September 29 – A survey of its members by the World Leagues Forum (WLF) has found that 95% of them would support a permanent option to keep an increased number of substitutions that can be used by clubs in their leagues.
The five-substitution rule was introduced by rule making body IFAB as a measure for clubs to help manage player workload during the pandemic. The fear was that the calendar catch-up by leagues trying to complete one covid-interrupted season and starting the next with very little break, would put too much pressure on players and increase the greater risk of injury.
The WLF survey examined whether the option to have more than three substitutions in top-tier professional football should become permanent.
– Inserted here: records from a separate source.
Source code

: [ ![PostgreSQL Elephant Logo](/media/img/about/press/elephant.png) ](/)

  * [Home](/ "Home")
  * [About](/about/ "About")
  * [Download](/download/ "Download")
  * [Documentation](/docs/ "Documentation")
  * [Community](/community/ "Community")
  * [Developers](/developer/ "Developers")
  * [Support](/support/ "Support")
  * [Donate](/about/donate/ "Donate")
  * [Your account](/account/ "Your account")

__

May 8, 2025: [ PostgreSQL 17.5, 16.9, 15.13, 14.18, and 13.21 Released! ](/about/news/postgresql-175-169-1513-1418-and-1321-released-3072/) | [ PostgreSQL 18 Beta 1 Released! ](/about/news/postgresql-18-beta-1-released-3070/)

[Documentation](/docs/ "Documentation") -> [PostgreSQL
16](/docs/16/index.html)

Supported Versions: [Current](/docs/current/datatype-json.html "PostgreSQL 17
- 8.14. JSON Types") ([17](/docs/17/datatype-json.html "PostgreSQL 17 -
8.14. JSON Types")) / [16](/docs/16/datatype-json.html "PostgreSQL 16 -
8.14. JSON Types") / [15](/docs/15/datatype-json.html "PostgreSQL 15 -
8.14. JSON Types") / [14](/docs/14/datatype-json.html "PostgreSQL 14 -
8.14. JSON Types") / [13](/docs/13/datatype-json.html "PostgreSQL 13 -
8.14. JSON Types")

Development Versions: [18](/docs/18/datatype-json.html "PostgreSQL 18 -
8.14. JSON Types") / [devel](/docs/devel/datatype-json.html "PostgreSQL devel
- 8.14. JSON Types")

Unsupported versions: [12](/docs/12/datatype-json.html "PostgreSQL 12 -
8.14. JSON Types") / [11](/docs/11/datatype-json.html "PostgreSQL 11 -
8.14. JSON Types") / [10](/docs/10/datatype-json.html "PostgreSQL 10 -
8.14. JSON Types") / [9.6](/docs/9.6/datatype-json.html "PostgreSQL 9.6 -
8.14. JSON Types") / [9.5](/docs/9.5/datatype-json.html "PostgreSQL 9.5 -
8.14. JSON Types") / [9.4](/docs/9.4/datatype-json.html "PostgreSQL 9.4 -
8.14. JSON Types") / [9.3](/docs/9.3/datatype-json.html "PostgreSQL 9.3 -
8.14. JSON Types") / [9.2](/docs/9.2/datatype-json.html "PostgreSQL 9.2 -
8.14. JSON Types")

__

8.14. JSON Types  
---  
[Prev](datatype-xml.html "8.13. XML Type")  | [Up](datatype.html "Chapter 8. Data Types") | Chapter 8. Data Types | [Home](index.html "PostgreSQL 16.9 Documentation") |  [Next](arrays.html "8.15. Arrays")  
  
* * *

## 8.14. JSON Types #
The conclusions from the 37 members who responded to the survey was a resounding yes.
36 out of 37 leagues have applied the 5-player substitution temporary rule, the English Premier League being the only one that hasn’t. The principle opposition to the 5-sub rule in the Premier League was from smaller clubs who felt the rule would further weight the competitive balance in favour of the bigger/wealthier clubs who can afford to have more leading, and by definition more expensive, players in their squads.
General comments from leagues in response to the survey identified a positive impact on the game with the opportunity to have five subs with leagues reporting it lead to an increased quality of play in their leagues, greater player opportunity and harmony, as well as it being a modern solution to a game that has increased in pace and hence provides greater player welfare.
While the majority league opinion was in favour of retaining the 5-subs rule, there was more than 75% for limiting the number of substitution opportunities to three during play.